▶ _How to complete this task_
An exact transcription of all the entries is needed; pictures stay out.

▶ _Task inputs_
----------------

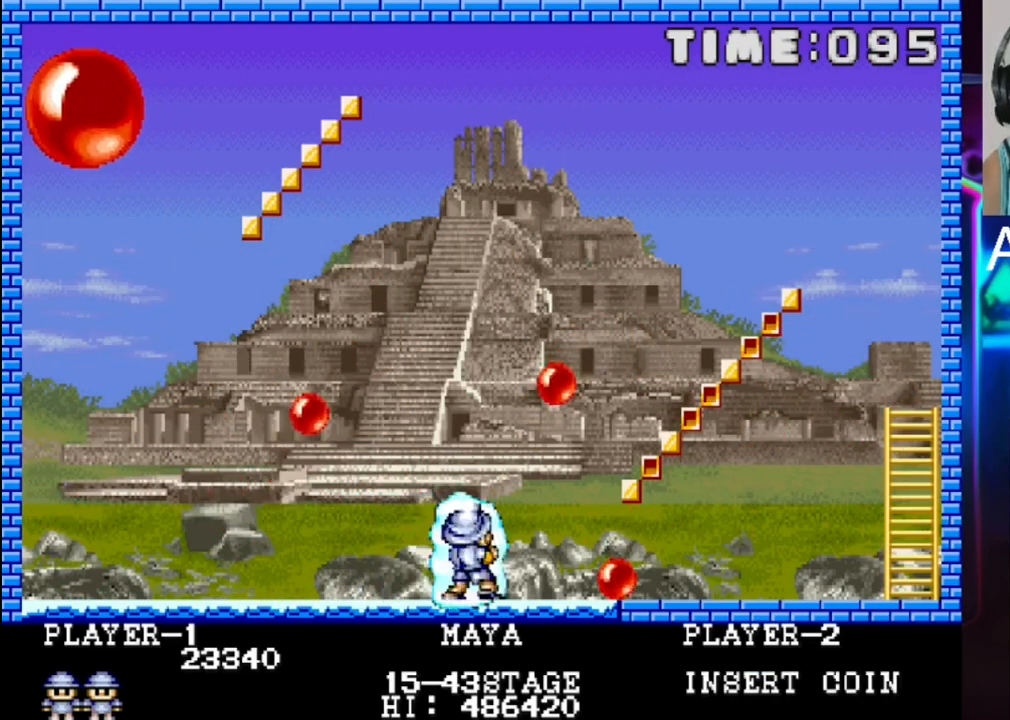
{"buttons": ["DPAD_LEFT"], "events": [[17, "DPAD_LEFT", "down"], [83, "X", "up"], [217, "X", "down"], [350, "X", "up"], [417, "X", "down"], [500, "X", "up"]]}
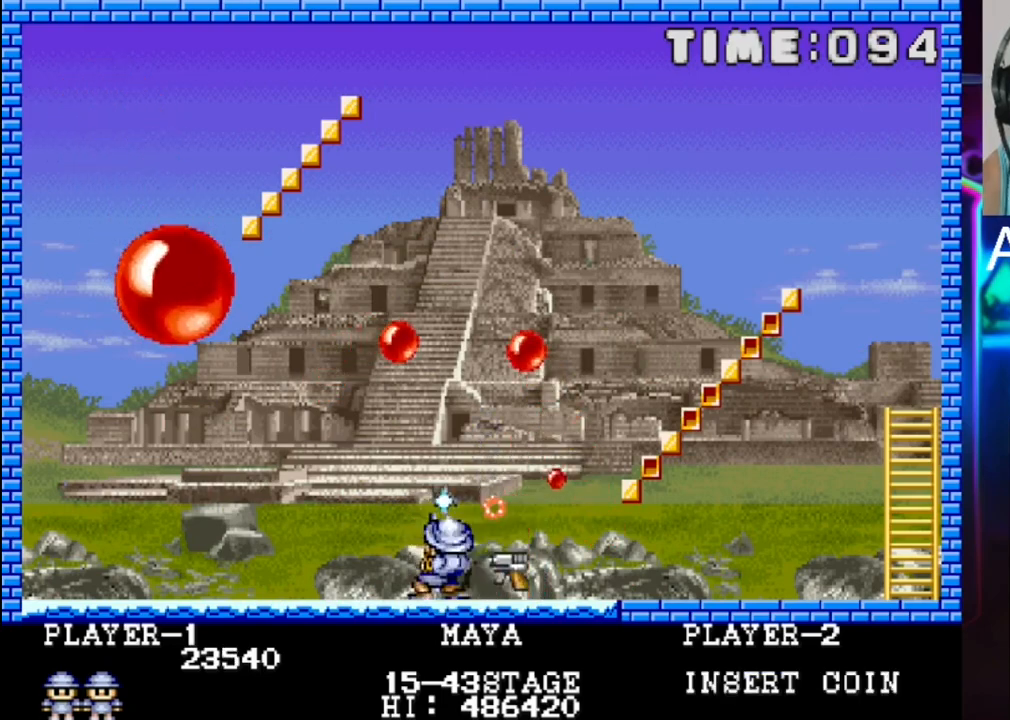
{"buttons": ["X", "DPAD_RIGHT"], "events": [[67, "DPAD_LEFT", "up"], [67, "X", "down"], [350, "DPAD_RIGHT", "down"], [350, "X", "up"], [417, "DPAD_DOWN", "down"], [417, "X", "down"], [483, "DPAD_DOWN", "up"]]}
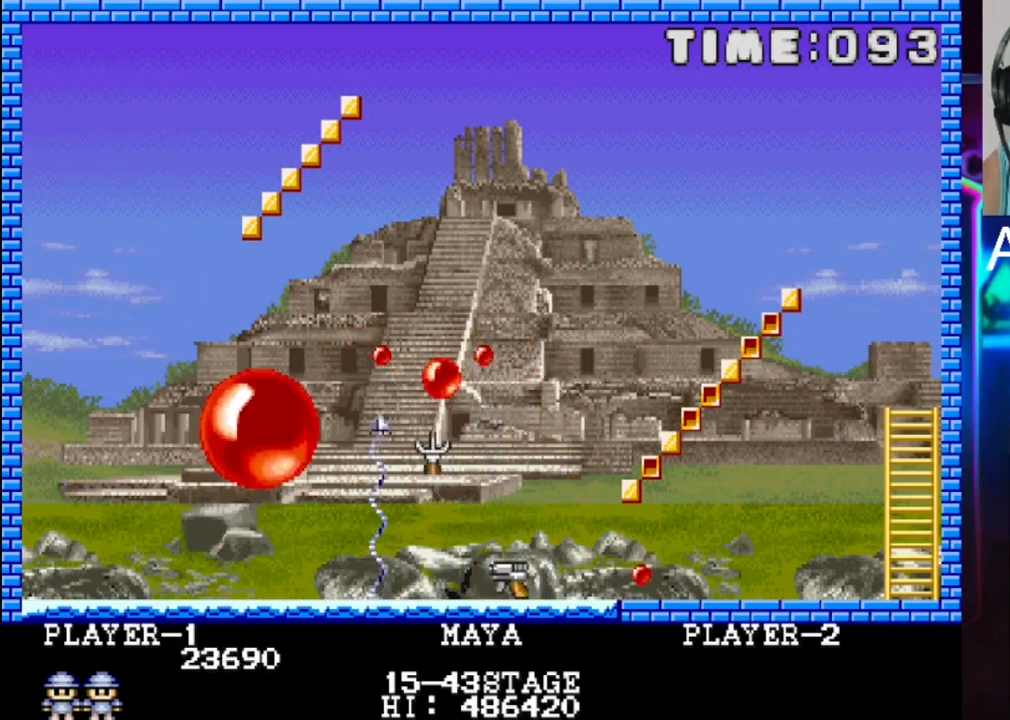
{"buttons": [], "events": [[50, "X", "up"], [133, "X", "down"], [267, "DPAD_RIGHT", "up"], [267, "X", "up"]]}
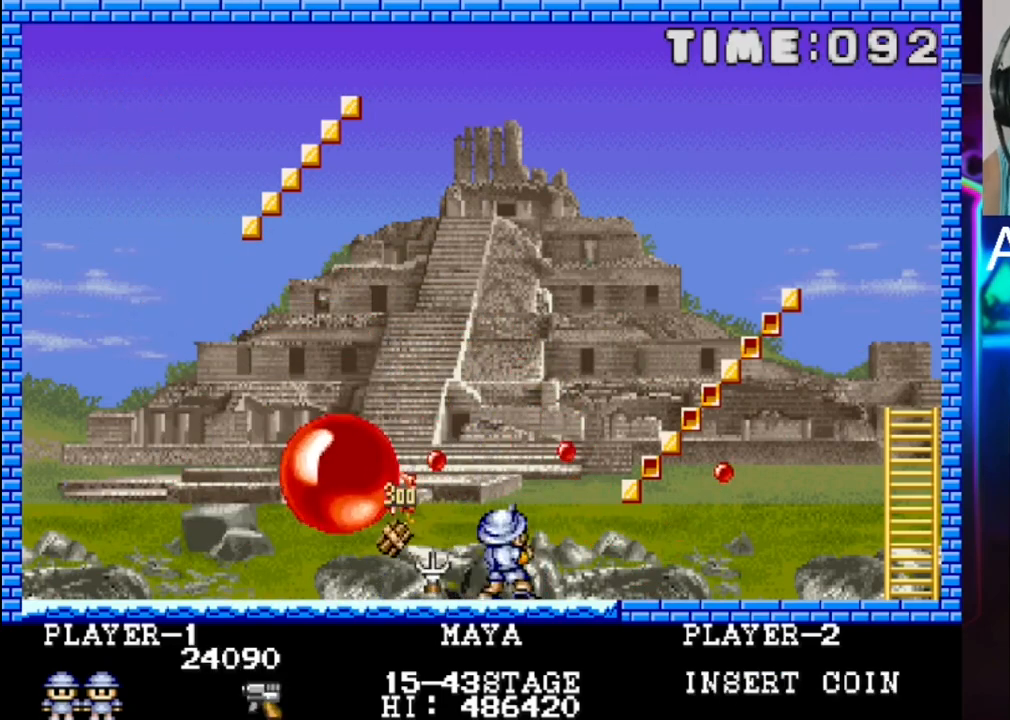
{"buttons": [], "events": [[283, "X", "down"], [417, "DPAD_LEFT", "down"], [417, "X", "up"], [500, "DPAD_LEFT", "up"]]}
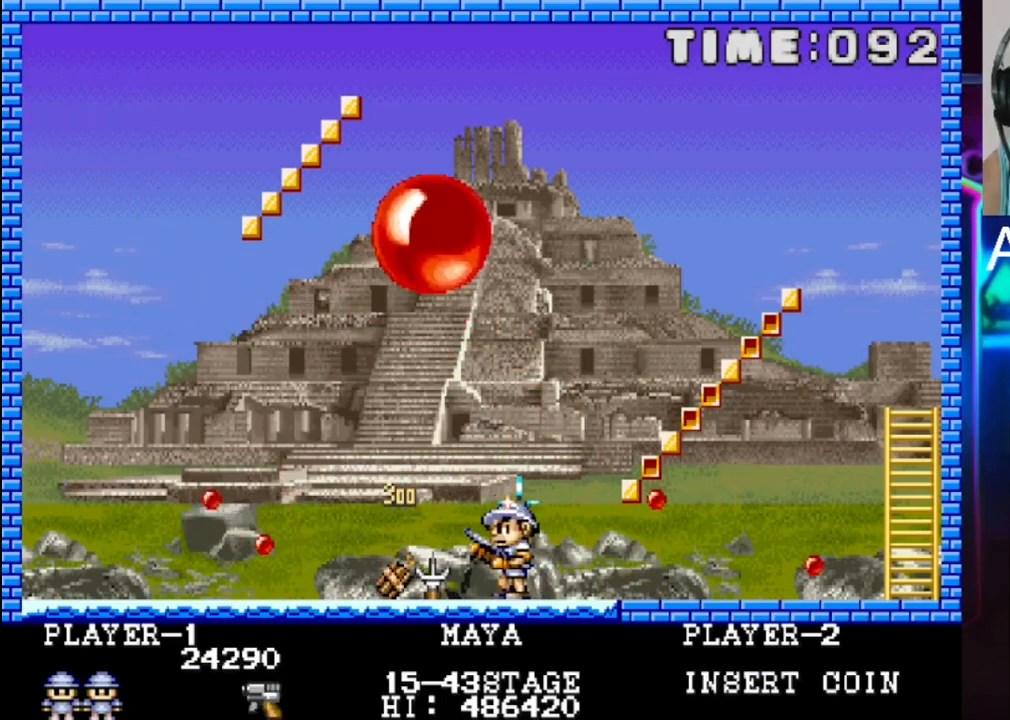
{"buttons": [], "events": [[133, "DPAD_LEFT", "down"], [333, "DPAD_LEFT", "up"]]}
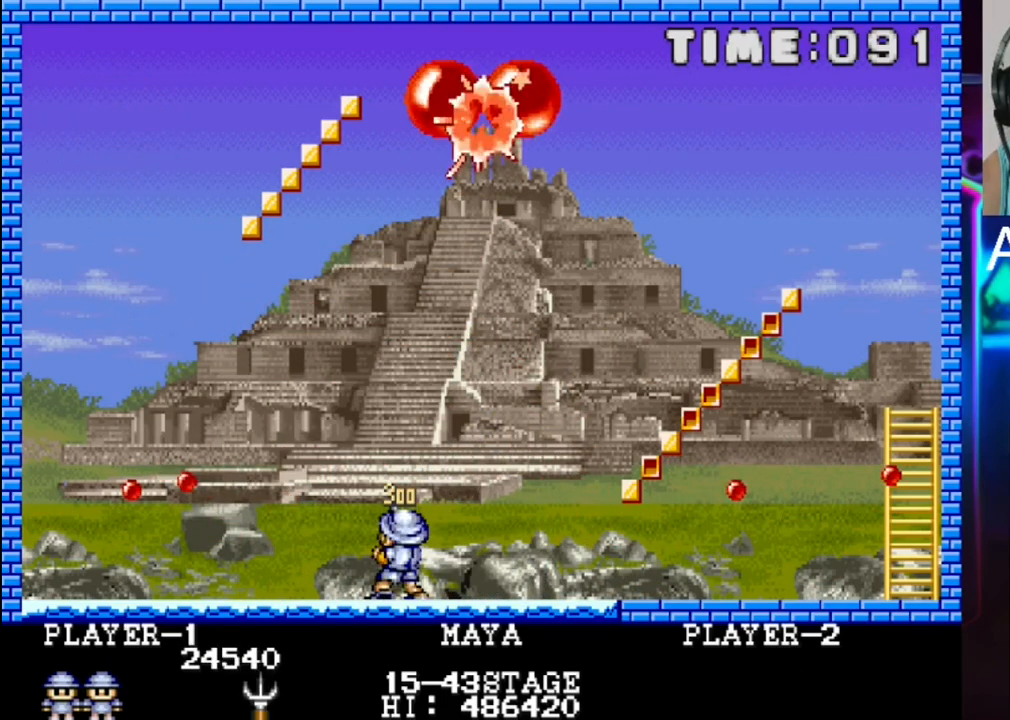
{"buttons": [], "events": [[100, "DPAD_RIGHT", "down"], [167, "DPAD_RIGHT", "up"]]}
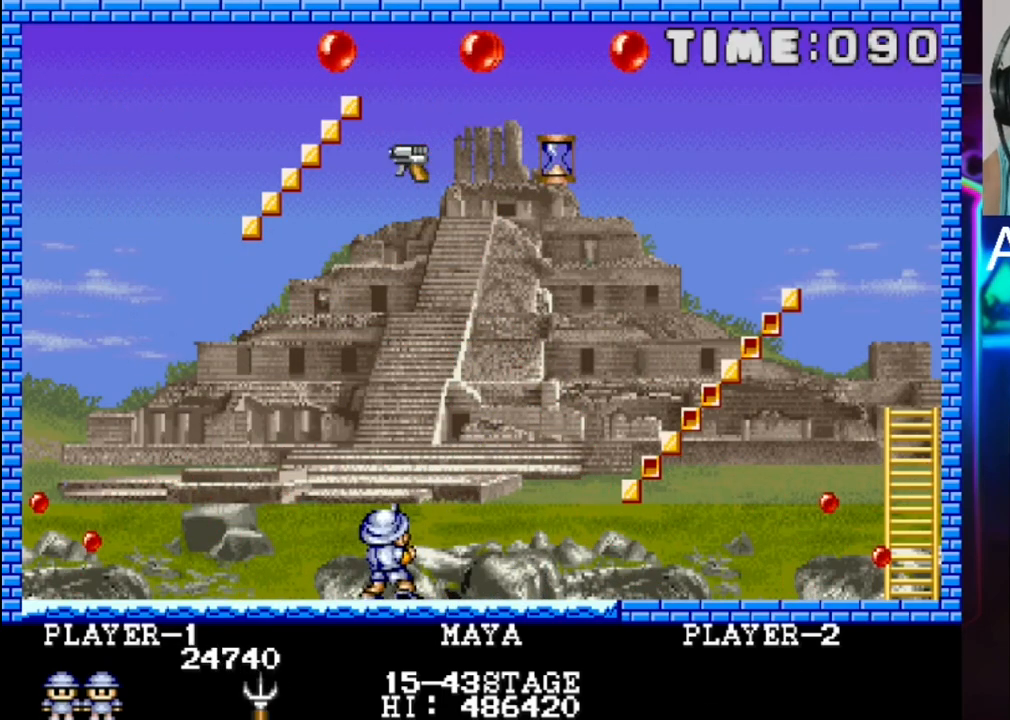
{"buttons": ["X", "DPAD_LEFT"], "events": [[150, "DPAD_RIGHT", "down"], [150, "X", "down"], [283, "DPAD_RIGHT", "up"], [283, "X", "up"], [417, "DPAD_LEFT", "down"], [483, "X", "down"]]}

----------------

▶ _Task solution_
{"buttons": ["DPAD_LEFT"], "events": [[17, "DPAD_LEFT", "down"], [83, "X", "up"], [217, "X", "down"], [350, "X", "up"], [417, "X", "down"], [500, "X", "up"]]}
{"buttons": ["X", "DPAD_RIGHT"], "events": [[67, "DPAD_LEFT", "up"], [67, "X", "down"], [350, "DPAD_RIGHT", "down"], [350, "X", "up"], [417, "DPAD_DOWN", "down"], [417, "X", "down"], [483, "DPAD_DOWN", "up"]]}
{"buttons": [], "events": [[50, "X", "up"], [133, "X", "down"], [267, "DPAD_RIGHT", "up"], [267, "X", "up"]]}
{"buttons": [], "events": [[283, "X", "down"], [417, "DPAD_LEFT", "down"], [417, "X", "up"], [500, "DPAD_LEFT", "up"]]}
{"buttons": [], "events": [[133, "DPAD_LEFT", "down"], [333, "DPAD_LEFT", "up"]]}
{"buttons": [], "events": [[100, "DPAD_RIGHT", "down"], [167, "DPAD_RIGHT", "up"]]}
{"buttons": ["X", "DPAD_LEFT"], "events": [[150, "DPAD_RIGHT", "down"], [150, "X", "down"], [283, "DPAD_RIGHT", "up"], [283, "X", "up"], [417, "DPAD_LEFT", "down"], [483, "X", "down"]]}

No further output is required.